Begin by thinking and researching deeply and then asking me questions that will help you to understand my situation, lifestyle, history, potential causes and the journey I’ve been on with this issue so far. You may also request more data, and I will share it if I have it.
Do not try to diagnose the issue until you feel you have enough context and information to do so. I am interested in your thoughts - even not fully formed or confident ones - but please explain your level of confidence for anything you share, and explain your thinking.

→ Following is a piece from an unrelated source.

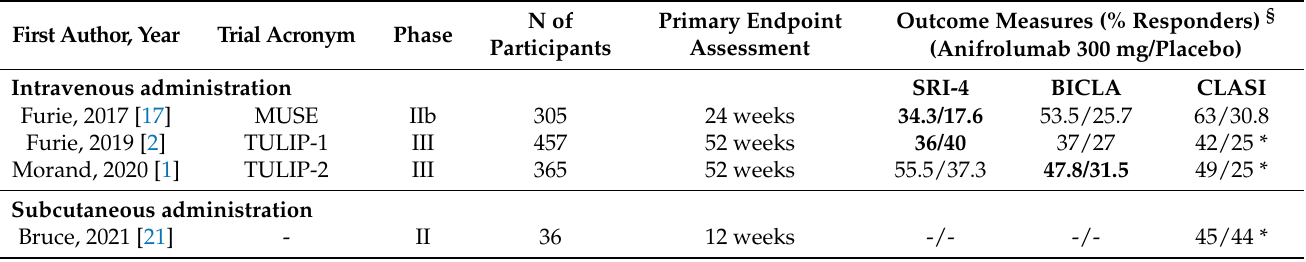
Table 1. Overview of clinical trials of anifrolumab in non-renal Systemic Lupus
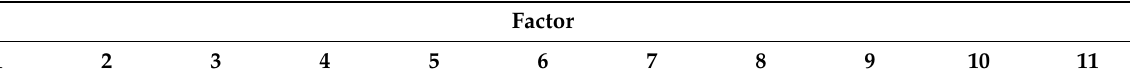
Figure A2. Scree plot (FA). Table A3. Factors.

[Brain dump of everything relevant you can think of - history, symptom descriptions, hunches you’ve had, things you know it isn’t and why, interactions with doctors so far, etc]
Go back and forth answering the questions that pop up. Be critical of and do deeper research on anything it suggests.
You can return to the health coach each time you’re preparing for an interaction with a practitioner - just explain who you’re seeing and the aim, and ask it to be as helpful as possible in your preparation.
This feels like the way things will be going forward. OpenAI and Apple are both working on huge AI for Health bets. Doctors are writing think pieces like the one below about how their role ‘has changed forever’. There are thousands of startups working on becoming your AI Health Copilot. It’ll become easier to do - but it’s already absolutely possible.